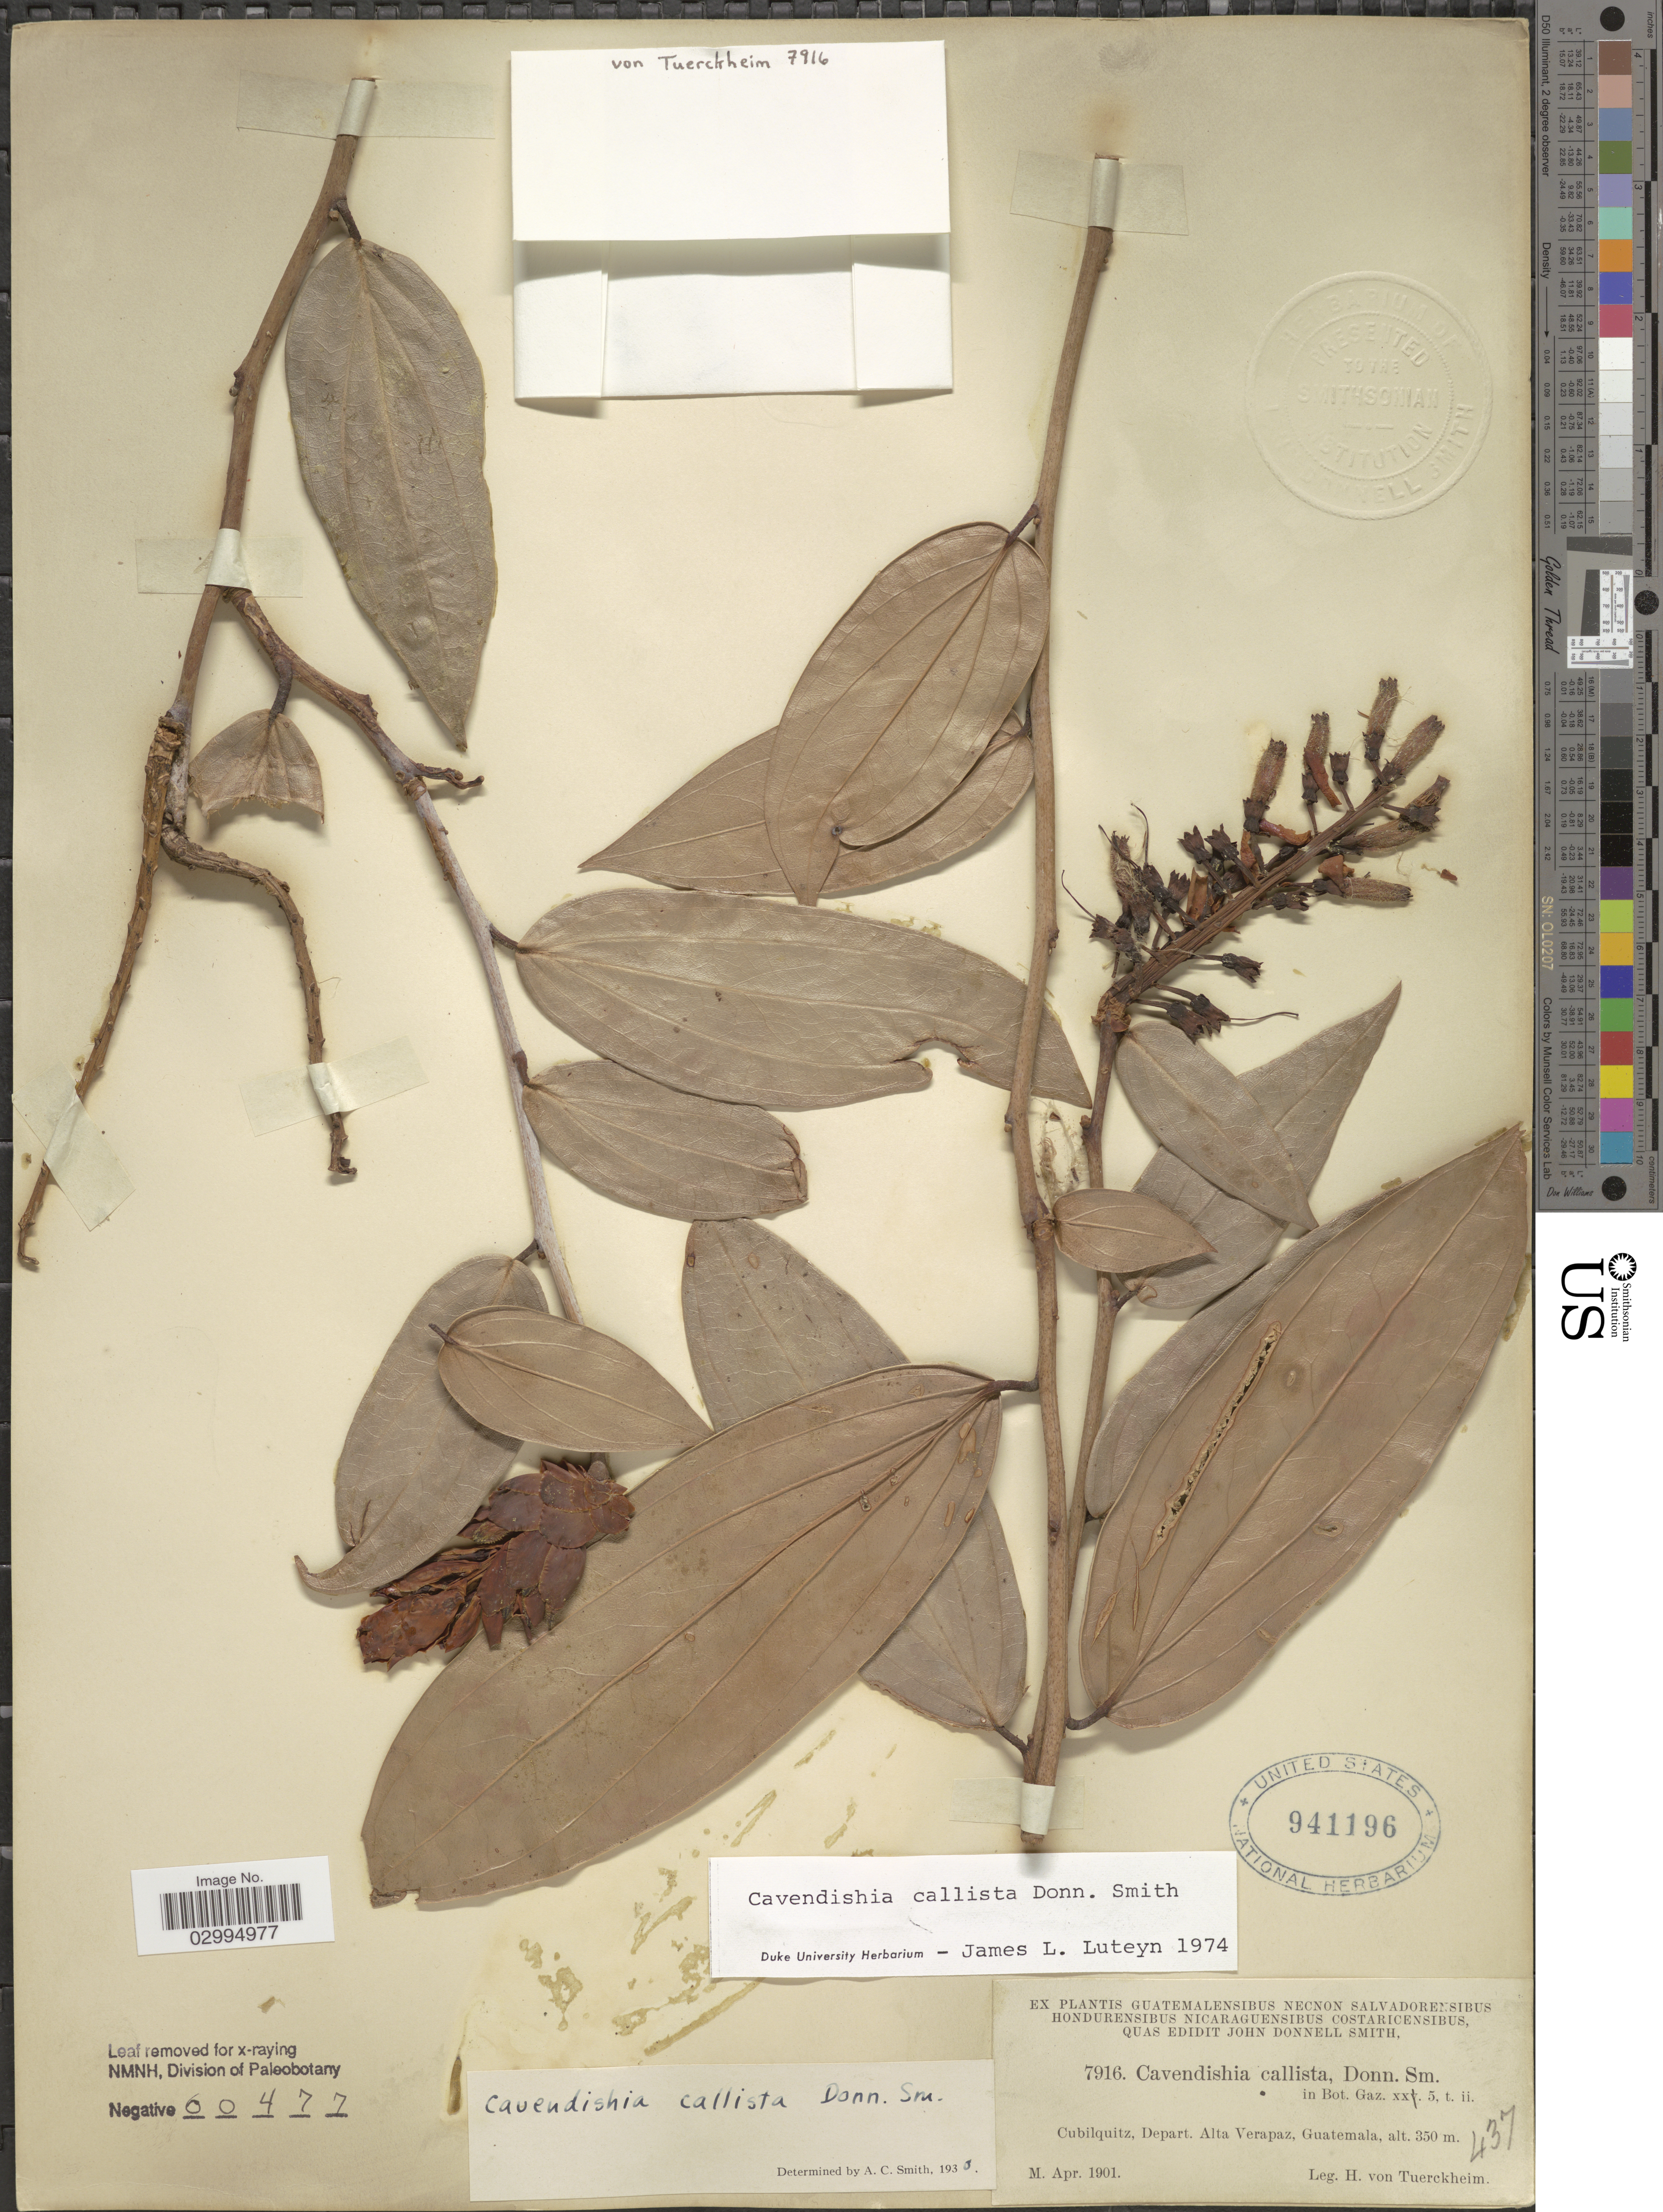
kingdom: Plantae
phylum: Tracheophyta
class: Magnoliopsida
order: Ericales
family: Ericaceae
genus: Cavendishia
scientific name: Cavendishia callista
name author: Donn. Sm.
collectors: H. von Türckheim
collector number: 7916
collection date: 1901-04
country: Guatemala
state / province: Alta Verapaz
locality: Cubilquitz, Depart. Alta Verapaz.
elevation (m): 350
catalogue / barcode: US 941196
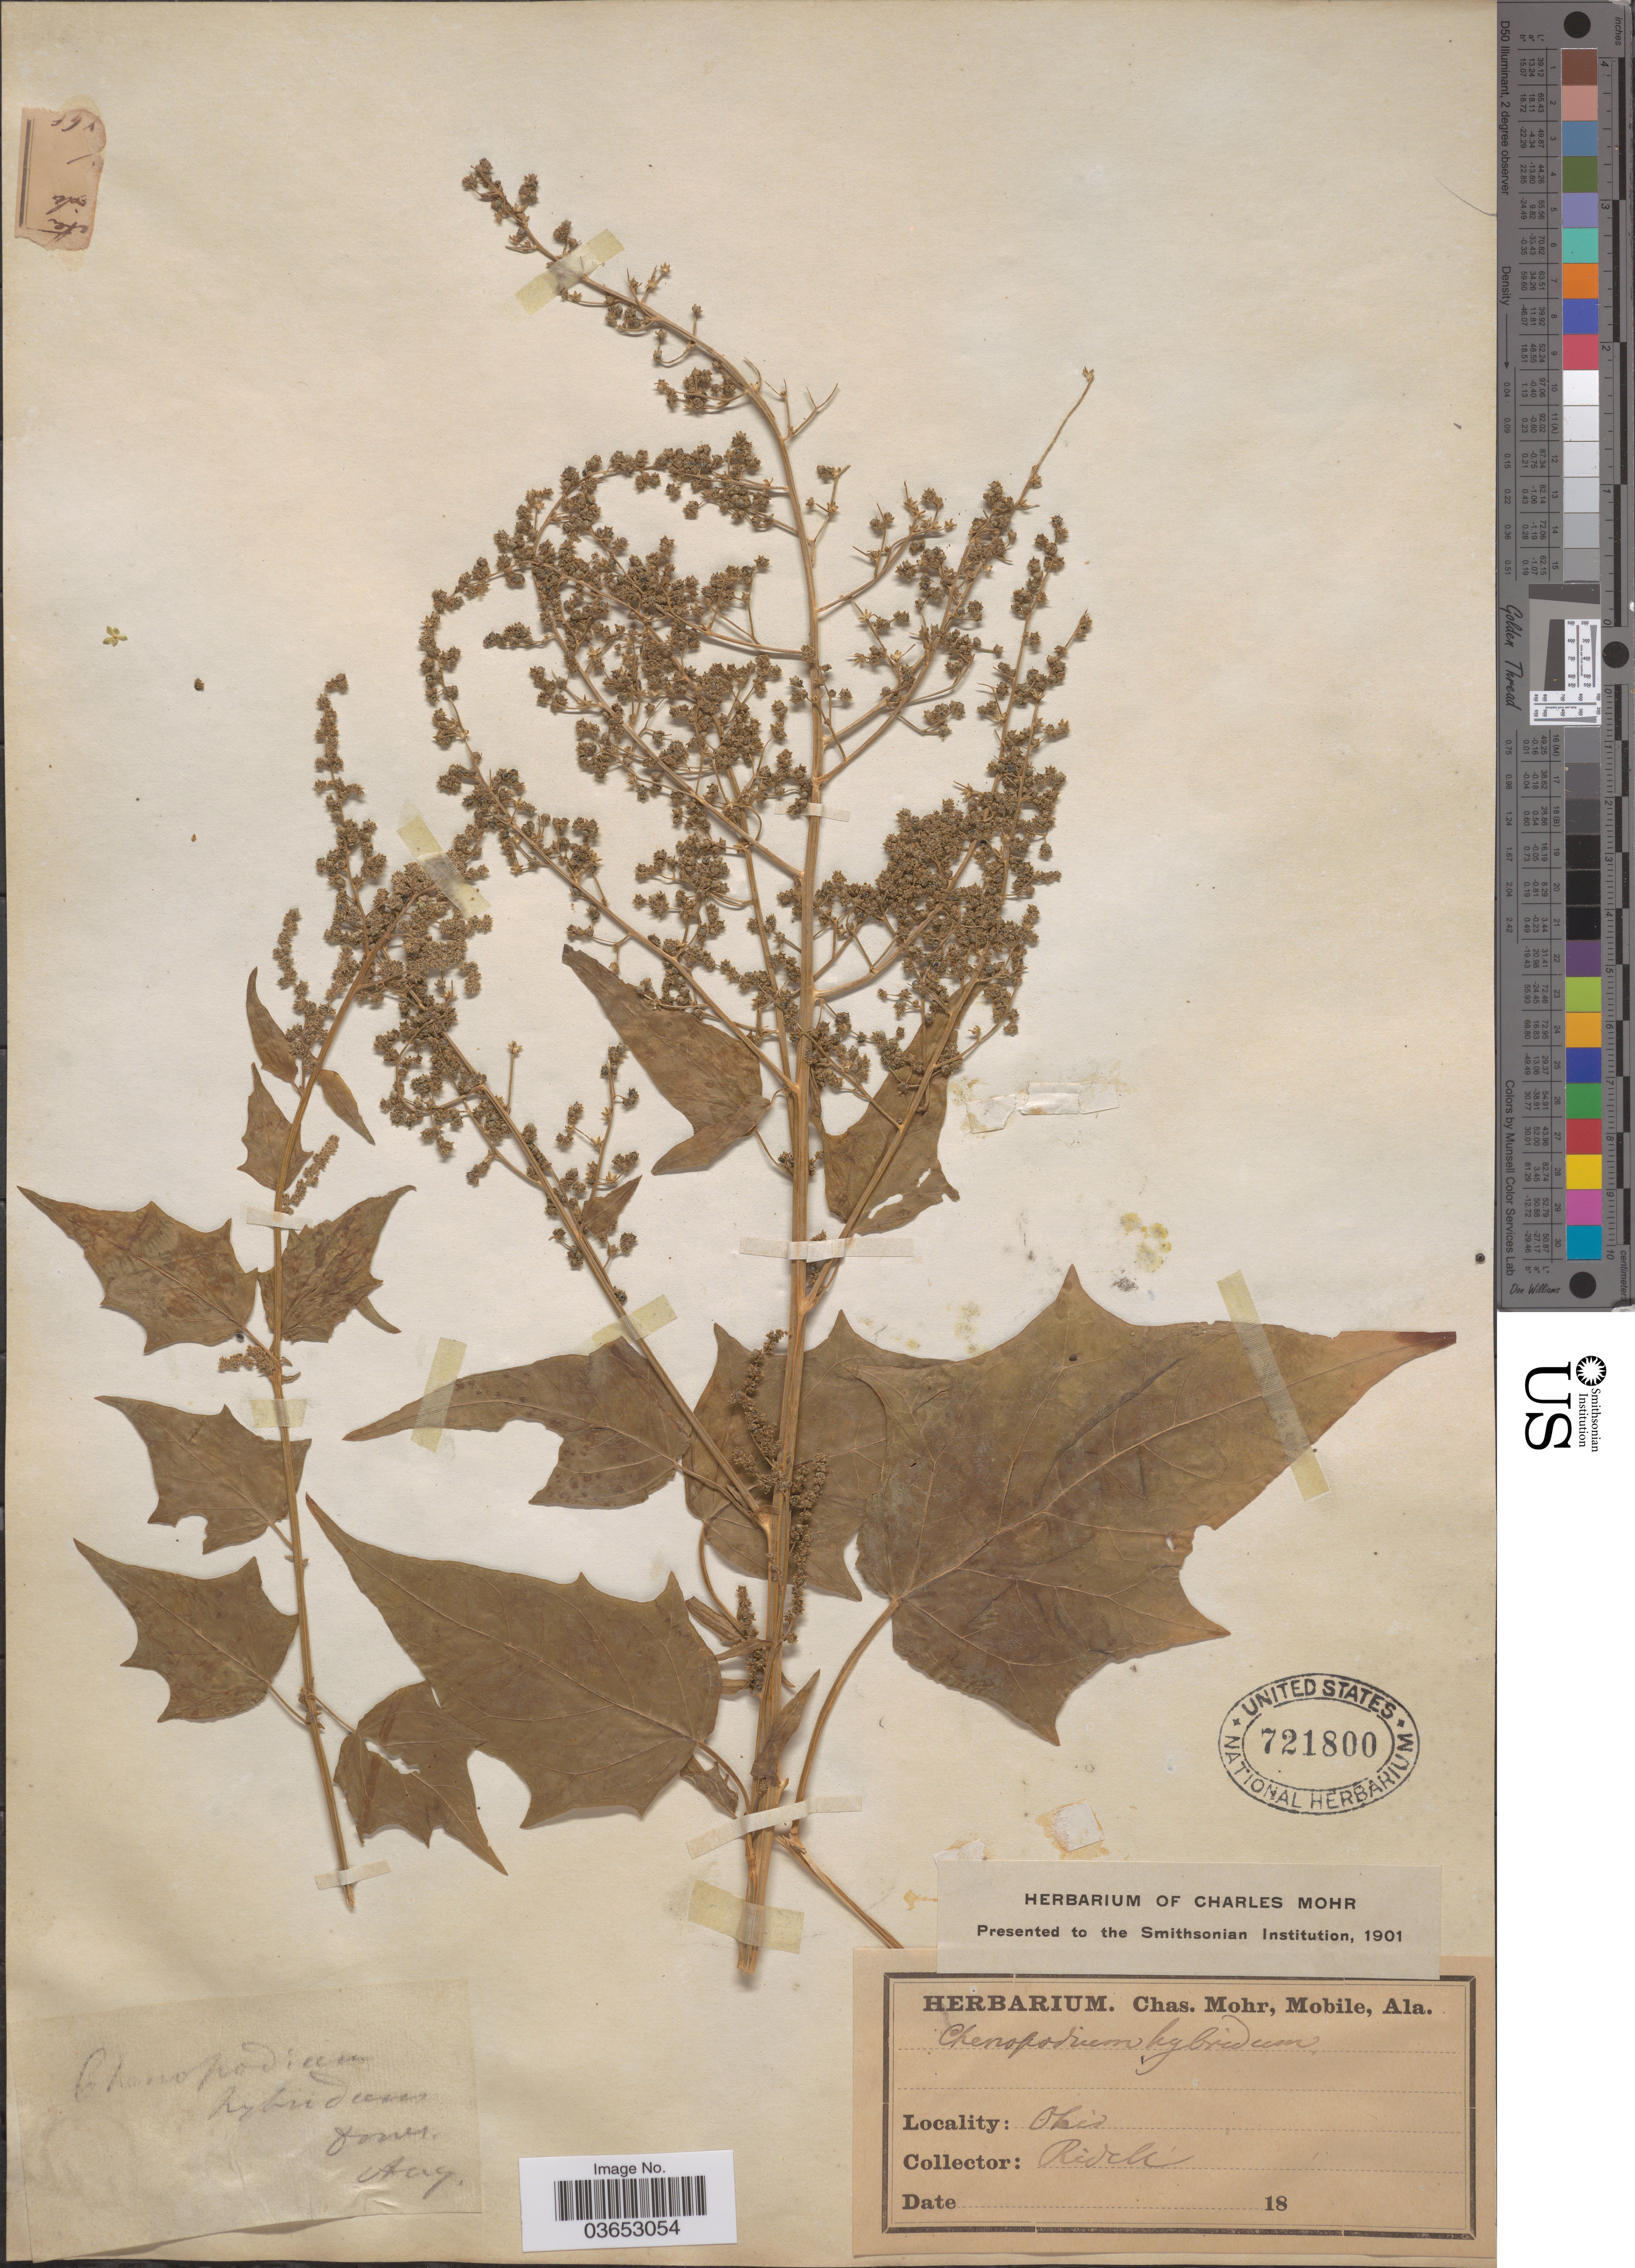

::::

§ **THE EXERCISE**: Please repeat the data above, substituting "date collected" for "collection date" and keeping everything else unchanged. Leave the pictures out.

§ **THE SOLUTION**:
kingdom: Plantae
phylum: Tracheophyta
class: Magnoliopsida
order: Ericales
family: Ericaceae
genus: Cavendishia
scientific name: Cavendishia callista
name author: Donn. Sm.
collectors: H. von Türckheim
collector number: 7916
date collected: 1901-04
country: Guatemala
state / province: Alta Verapaz
locality: Cubilquitz, Depart. Alta Verapaz.
elevation (m): 350
catalogue / barcode: US 941196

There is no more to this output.